Where do I start? I haven’t always been good to you and for that, I’m sorry. I have even taken you for granted at times. I have put crap in you and still expected you to function. I have pushed you beyond your limits and cursed you when you fail me. I have neglected the signs of damage. We’re not in bad shape, don’t get me wrong. It could be much worse. And we’re still here.
I’m sorry for practicing back walkovers until I concussed myself. I’m sorry for not going to a doctor when I was hit by a car. I’m sorry for putting you through three years of miscarriages. I’m sorry for being clumsy. I’m sorry for falling down stairs (repeatedly). I’m sorry for all of the cheeseburgers and ice cream when I was pregnant. I’m sorry I don’t exercise as much as I should.

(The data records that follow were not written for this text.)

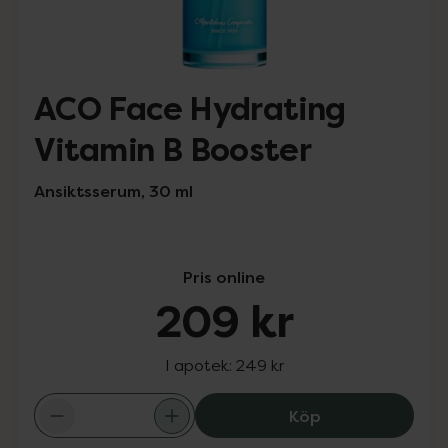
ACO Face Hydrating
Vitamin B Booster
Ansiktsserum, 30 ml
Pris online
209 kr
I apotek:
249 kr
ACO Face Hydrat
Köp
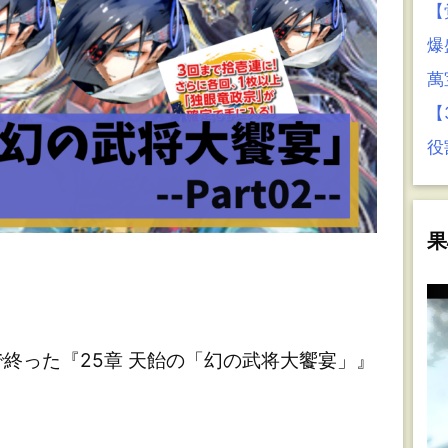
【
爆
萬
【
役
果
った『25章 天飴の「幻の武将大饗宴」』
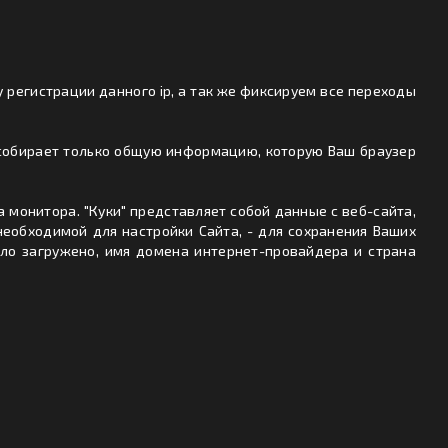
у регистрации данного ip, а так же фиксируем все переходы
т собирает только общую информацию, которую Ваш браузер
 монитора. "Куки" представляет собой данные с веб-сайта,
еобходимой для настройки Сайта, - для сохранения Ваших
ыло загружено, имя домена интернет-провайдера и страна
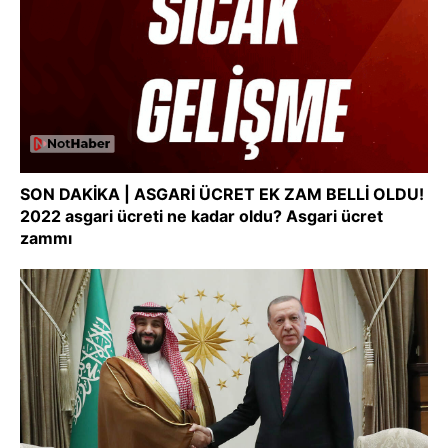
SON DAKİKA | ASGARİ ÜCRET EK ZAM BELLİ OLDU!
2022 asgari ücreti ne kadar oldu? Asgari ücret
zammı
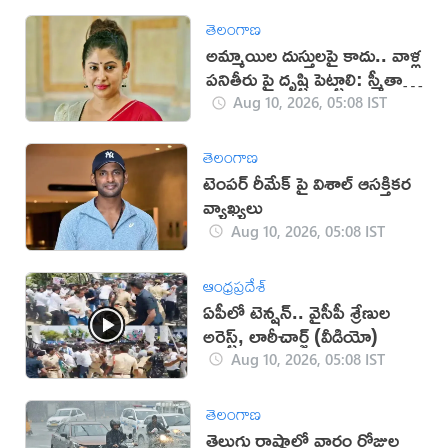
తెలంగాణ
అమ్మాయిల దుస్తులపై కాదు.. వాళ్ల
పనితీరు పై దృష్టి పెట్టాలి: స్మీతా
సబర్వాల్
Aug 10, 2026, 05:08 IST
తెలంగాణ
టెంపర్ రీమేక్ పై విశాల్ ఆసక్తికర
వ్యాఖ్యలు
Aug 10, 2026, 05:08 IST
ఆంధ్రప్రదేశ్
ఏపీలో టెన్షన్.. వైసీపీ శ్రేణుల
అరెస్ట్, లాఠీచార్జ్‌ (వీడియో)
Aug 10, 2026, 05:08 IST
తెలంగాణ
తెలుగు రాష్ట్రాల్లో వారం రోజుల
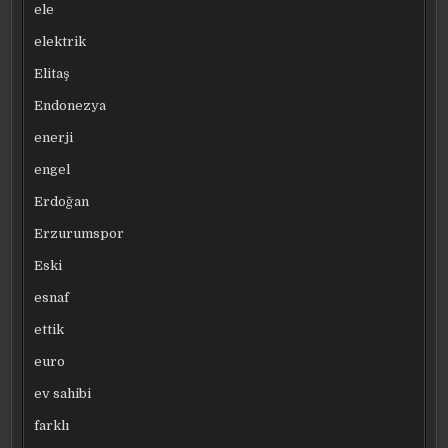
ele
elektrik
Elitaş
Endonezya
enerji
engel
Erdoğan
Erzurumspor
Eski
esnaf
ettik
euro
ev sahibi
farklı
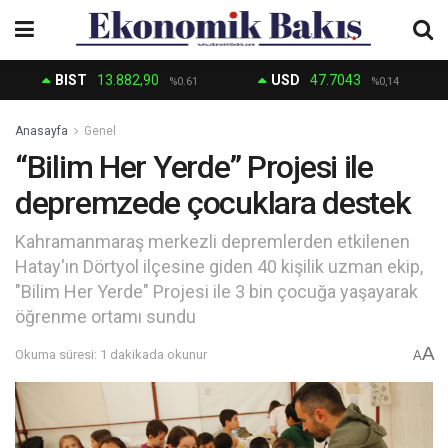
BIST
13.882,90
USD
47.7043
%0.61
%0,14
Anasayfa
Genel
“Bilim Her Yerde” Projesi ile
depremzede çocuklara destek
Kahramanmaraş merkezli depremlerden etkilenen
Hatay'ın Dörtyol ilçesine giden 40 kişilik uzman ekip,
"Bilim Her Yerde" Projesi ile 3 bin çocuğa yaşayarak
öğrenme ortamı sundu
A
Okuma süresi: 1 dakikada okunur
A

This letter is part apology, part thank you. You have always been there for me. You have risen above, healed, hit the reset button, and rolled with the punches. You are still strong, capable, and reliable. You might not be able to do what you used to, but you can do a great deal. And you could do more, I know, if I helped you out a bit. I understand better now that this is a reciprocal relationship. You’re not just an everlasting resource for me to keep taking from, I have to give back. The more I give the more I will receive. So, thank you.
Thank you for keeping up with my work and my passions despite my head injuries. Thank you for giving me my two beautiful daughters. Thank you for letting me know when to slow down and when to get my act together. Thank you for being resilient. I’m a work in progress, but we’re in this together. I can’t do this without you.